Continuing with the access control method 700, the IP addresses in the flow records analyzed in step 730 are identified in step 740. In particular, as described above, a more user-friendly version of the as devices addresses are determined, for example, by either using an address mapping table the includes a notation for converting the IP address to a text-based address, or by using a data agent to convert access an address server to convert the numerical IP address to a text-based address. In step 750, these text-based addresses in the flow records are forwarded to a user and may be used as needed. For example, the flow records can be updated to reflect the text-based addresses in addition to or in the alternative to the IP addresses. Optionally, the user may also receive flow records data indicating the text address and other aspects of the traffic associated with the flow record, such as the time, size, and duration of the flow.

As depicted in FIG. 7B, the process of identifying the IP address in step 740 includes looking up IP address in an address table in step 741. The address table correlates the IP address to a text address.

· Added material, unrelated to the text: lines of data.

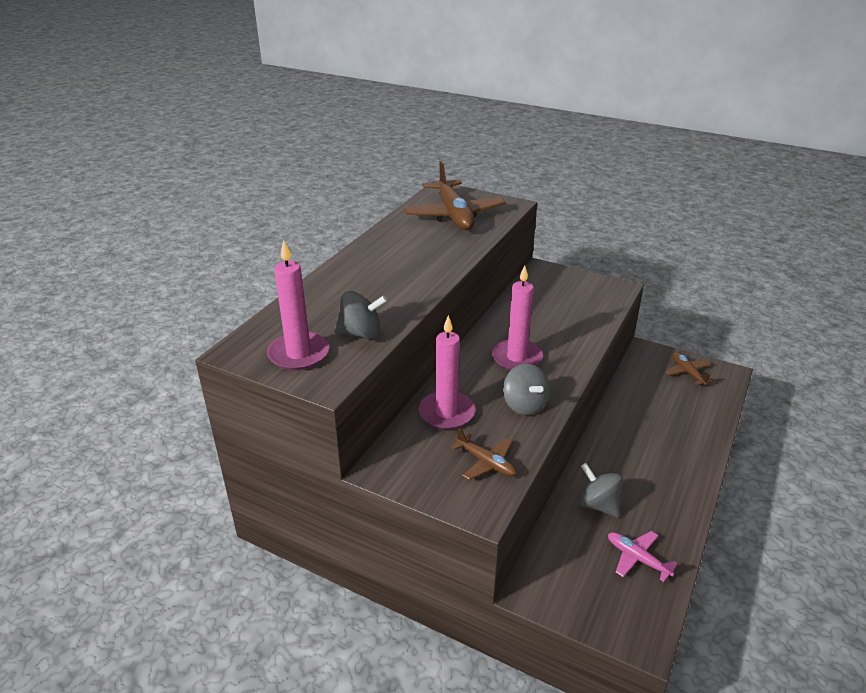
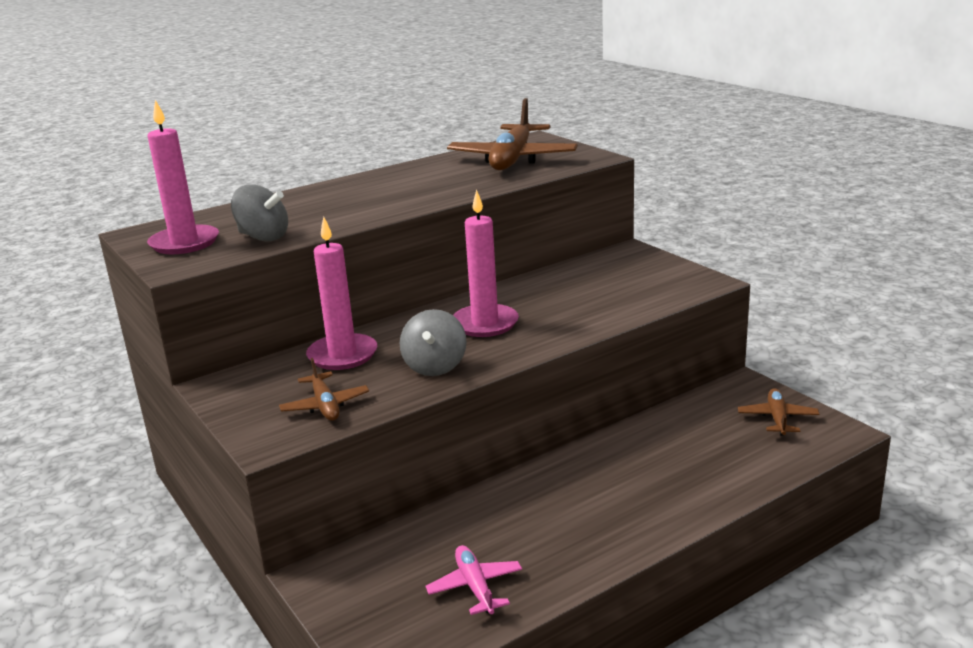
camera: 30 degrees right, 10 degrees down
(598, 504) = (490, 520): grey spinning top -> none

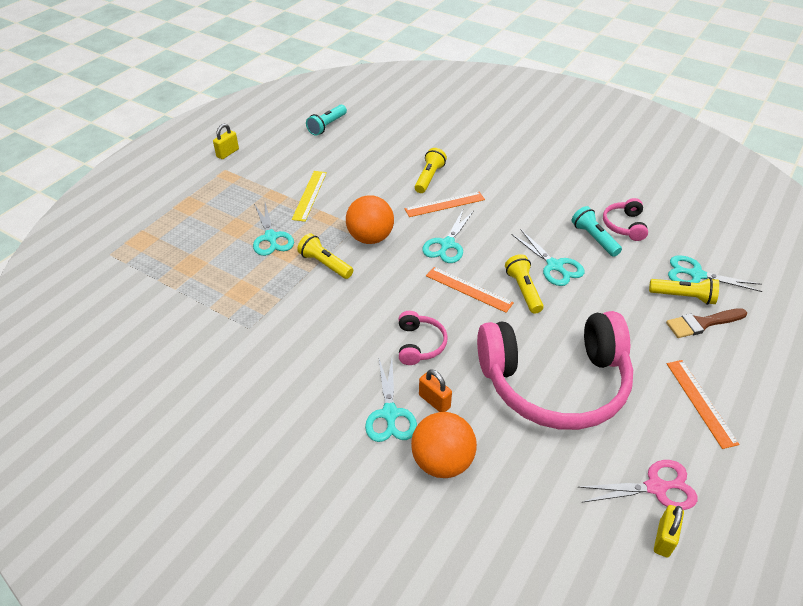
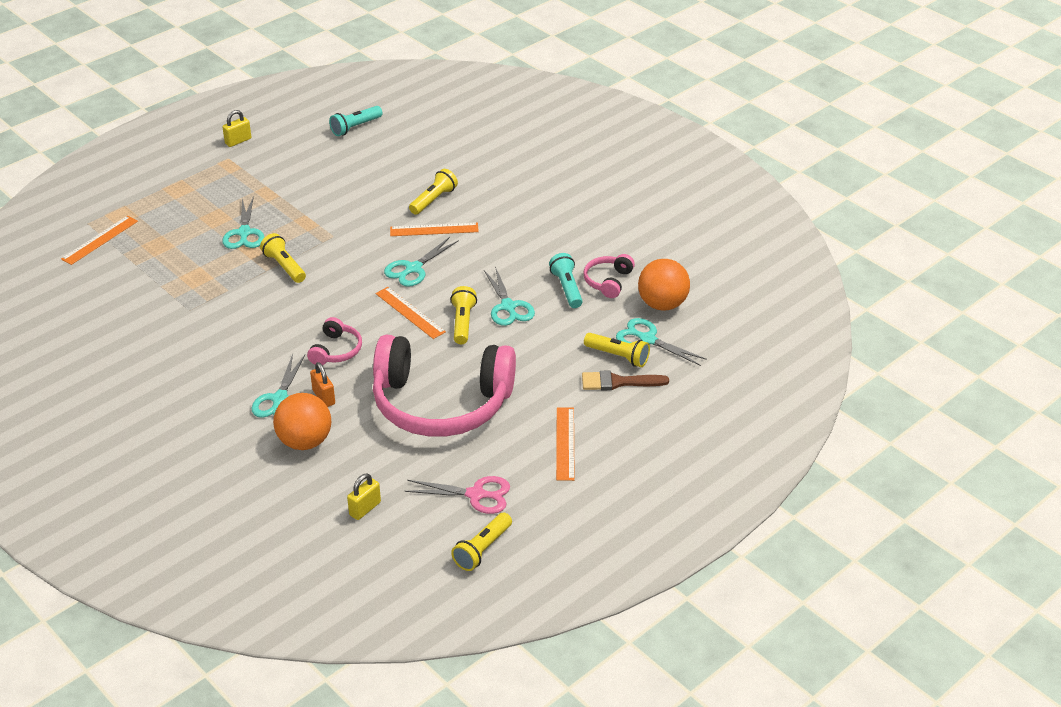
camera: 15 degrees right, 5 degrees down
(128, 269) = (100, 240): none -> orange ruler
(309, 195) = (301, 198): yellow ruler -> none
(370, 238) = (341, 249): orange ball -> orange ball (662, 304)
(664, 538) = (457, 528): yellow padlock -> yellow padlock (365, 509)
(707, 560) = (482, 549): none -> yellow flashlight

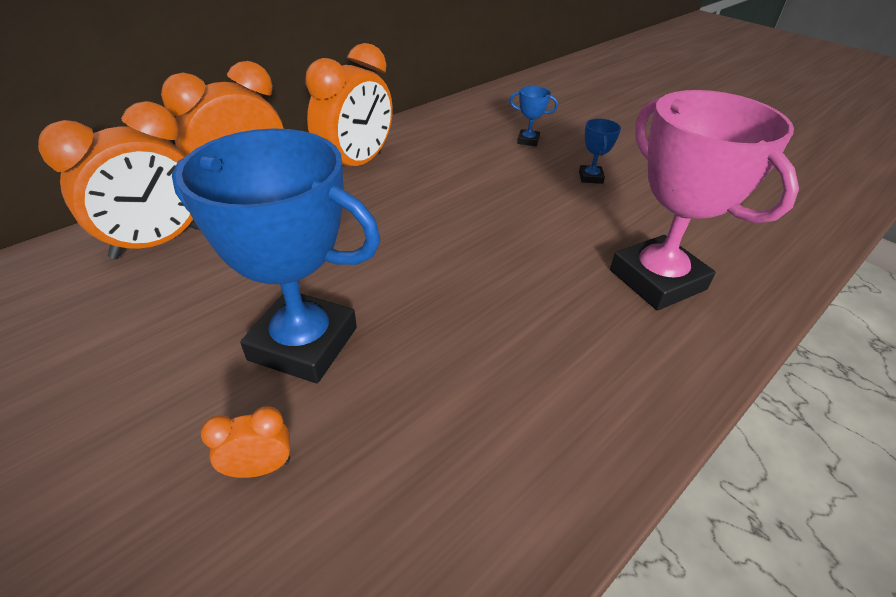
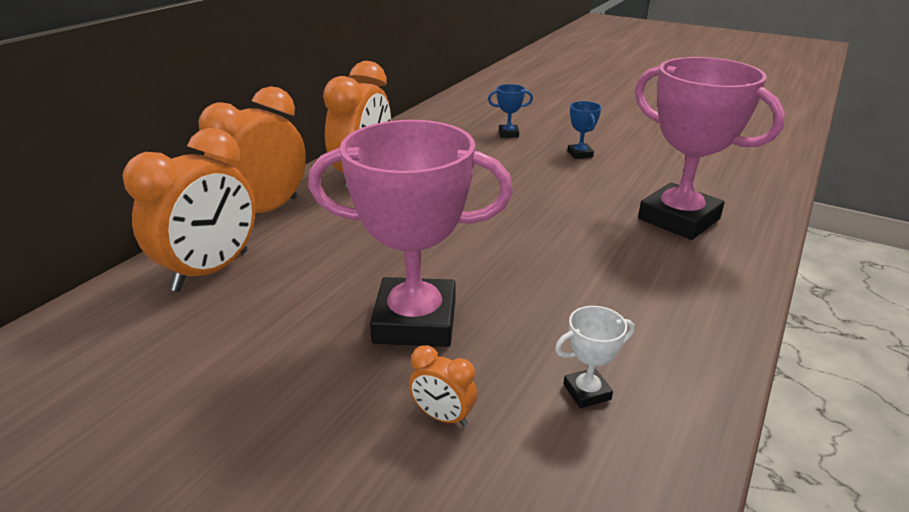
camera: 15 degrees left, 10 degrees down
(260, 468) = (443, 416): orange clock -> orange clock turned 120 degrees counterclockwise
(303, 344) = (415, 321): blue trophy -> pink trophy
(425, 480) = (587, 392): none -> white trophy

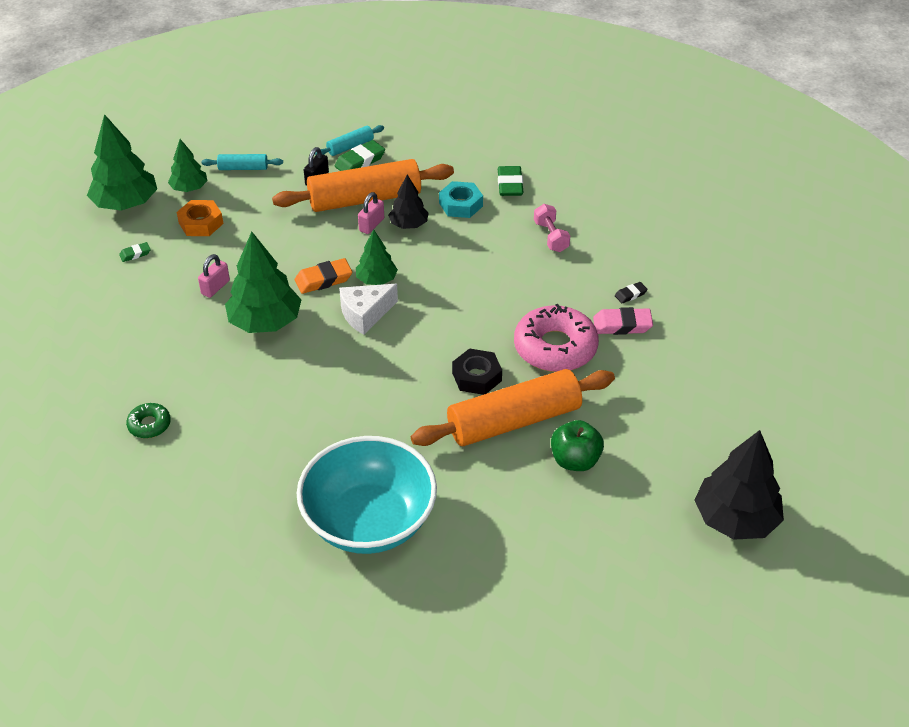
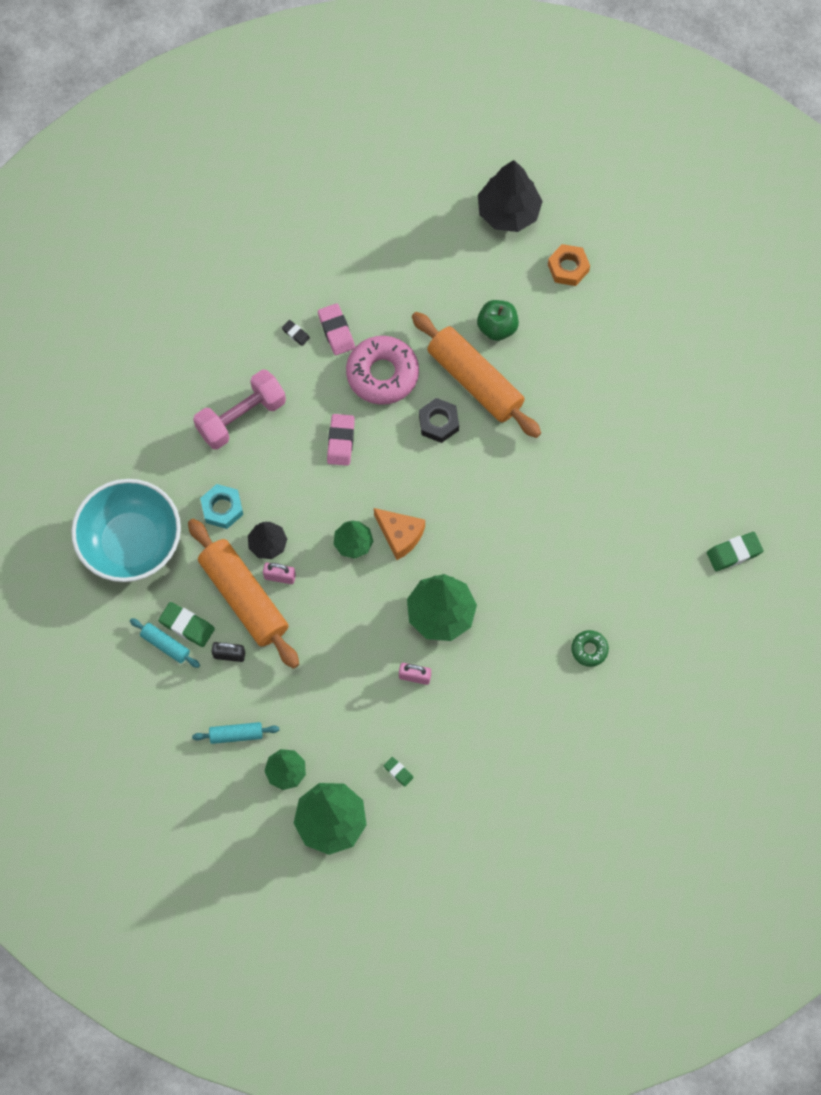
camera: 110 degrees left, 25 degrees up
(201, 223) = (333, 733): orange nut -> orange nut (568, 268)
(243, 168) = (236, 734): turquoise rolling pin -> turquoise rolling pin turned 75 degrees counterclockwise
(323, 280) = (370, 588): orange eraser -> none
(365, 314) = (400, 535): white cheese -> orange cheese
(369, 521) = (611, 448): turquoise bowl -> turquoise bowl (131, 543)
(491, 297) = (341, 441): none -> pink eraser
(510, 184) = (176, 475): green eraser -> green eraser (734, 553)
(551, 237) = (241, 417): pink dumbbell -> pink dumbbell, size x1.79

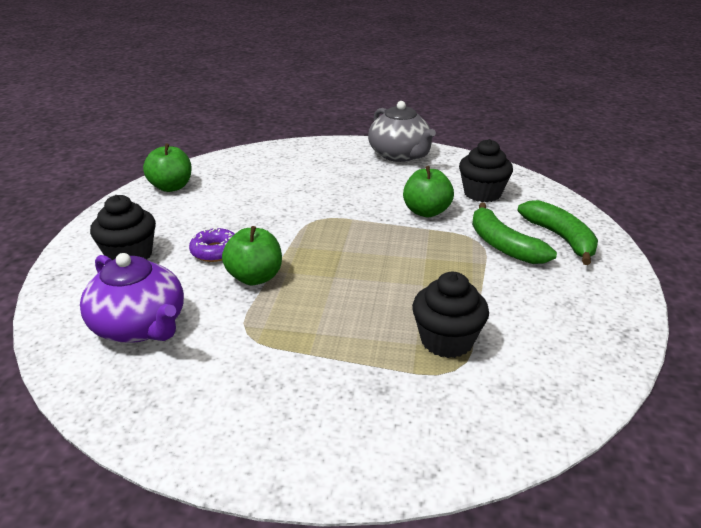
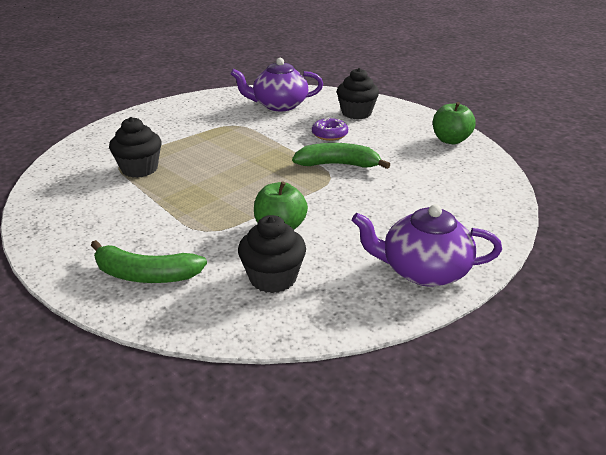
camera: 125 degrees right, 0 degrees up
(255, 277) = (282, 138): green apple -> none
(400, 155) = (423, 271): grey teapot -> purple teapot
(503, 245) = (182, 238): green banana -> green banana (338, 165)

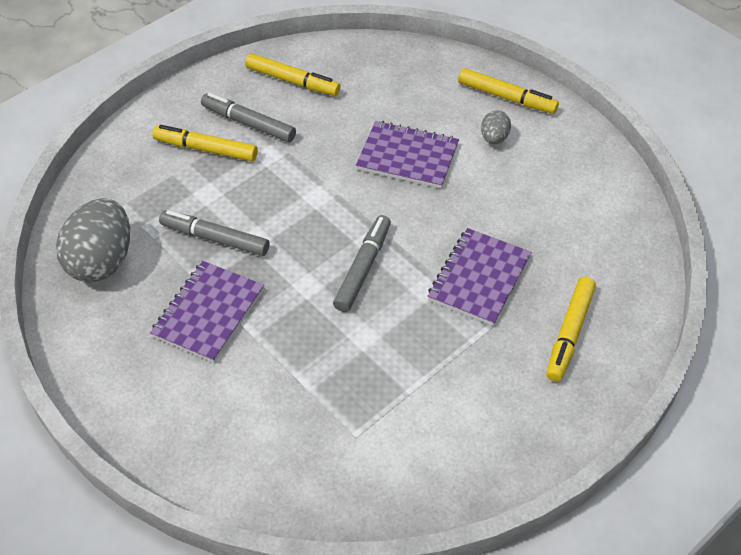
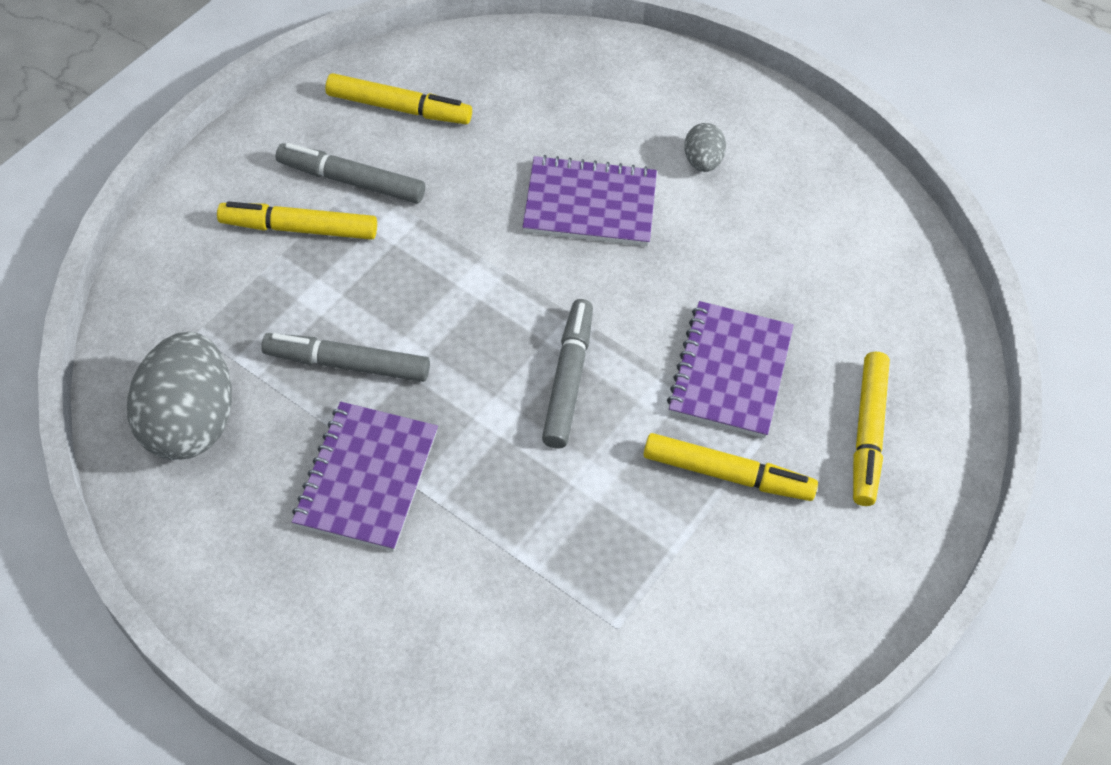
camera: 15 degrees left, 5 degrees up
(506, 97) = (705, 98): yellow marker -> yellow marker (727, 474)

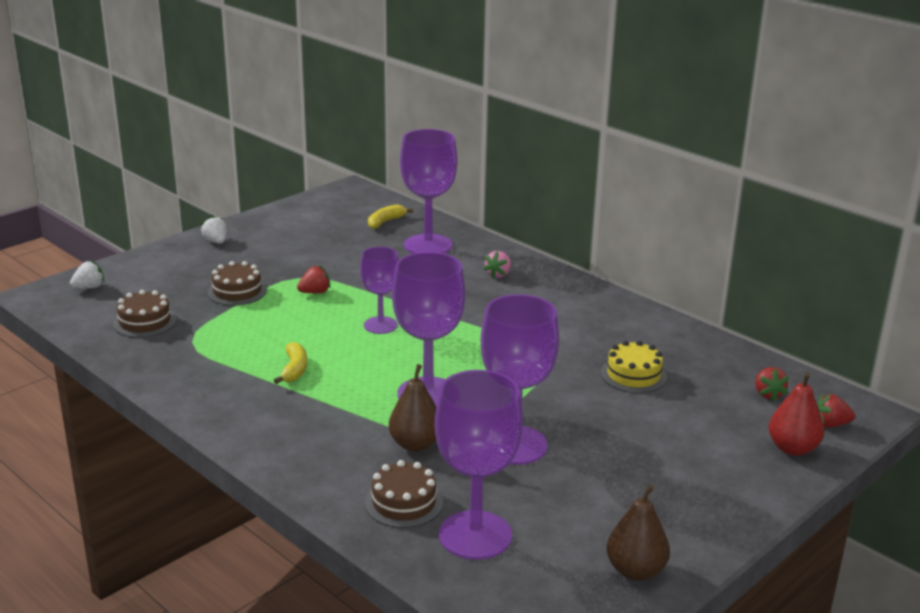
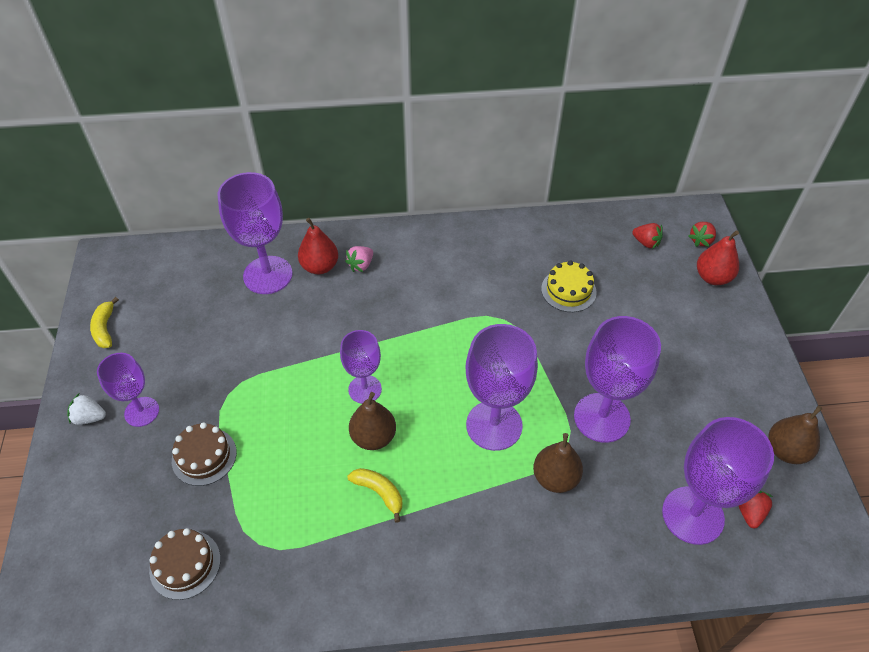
camera: 50 degrees left, 25 degrees up
(89, 287) = (64, 578): white strawberry -> none
(243, 255) = (141, 412): none -> purple goblet
(315, 292) = (266, 400): red strawberry -> red strawberry (749, 512)
(341, 347) = (373, 437): none -> brown pear
(385, 222) = (196, 275): yellow banana -> yellow banana (105, 328)
(404, 503) = (624, 534): brown cake -> none
(469, 260) = (320, 266): none -> red pear
(498, 274) = (361, 265): pink strawberry -> pink strawberry turned 60 degrees clockwise

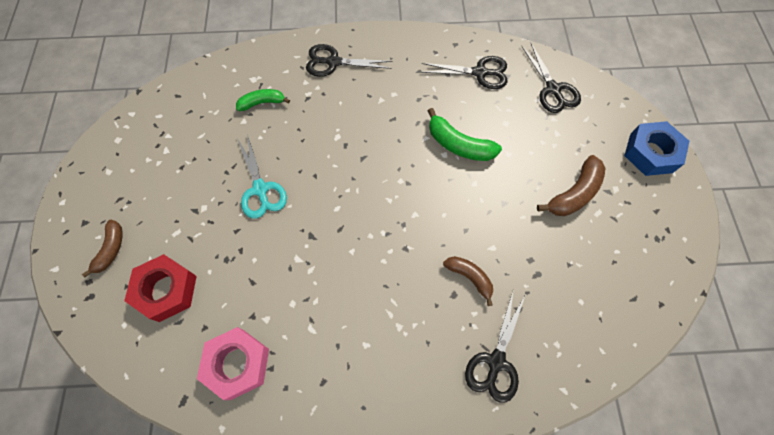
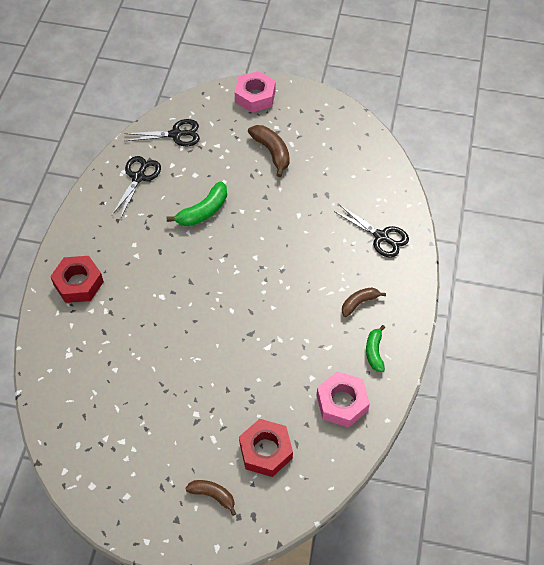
camera: 75 degrees left, 10 degrees down
(260, 189) = (193, 365): turquoise scissors -> none
(262, 103) = (101, 350): green banana -> green banana (374, 352)
(333, 62) = (78, 283): black scissors -> red nut
(469, 277) = (317, 235): brown banana -> brown banana (359, 303)
(651, 153) = (255, 96): blue nut -> pink nut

If the IP address is identified in step 742, than, the text address found in the address table that is associated with the IP address is returned in step 745.

If the IP address is not identified in step 743, than, the table is updated in step 743 to include the IP address and any mapping to a text address that can be determined using techniques as described above. Furthermore, the mapping between the IP address and one or more text addresses found in the address table typically are valid for a predefined period of time and expire after that time, thereby causing the mapping to be recreated. In this way, the mapping table can be constantly updated to reflect changes in address mapping, such as changes in the text addresses associated with a numerical IP address. After the mapping is updated to reflect new information or the deletion of a mapping that has become stale (or too old), the search for the IP address is repeated for a prespecified number of times in step 744, with the mapping table being searched again for the IP address. After a prespecified number of cycles or attempts or after a prespecified time period, the search for the IP address stops in step 746. Typically, if the search for a mapping to the IP address stops in step 746, then an error message is produced and forwarded to a user or administrator.

While the invention has been described with reference to an exemplary embodiments various additions, deletions, substitutions, or other modifications may be made without departing from the spirit or scope of the invention. Accordingly, the invention is not to be considered as limited by the foregoing description, but is only limited by the scope of the appended claims.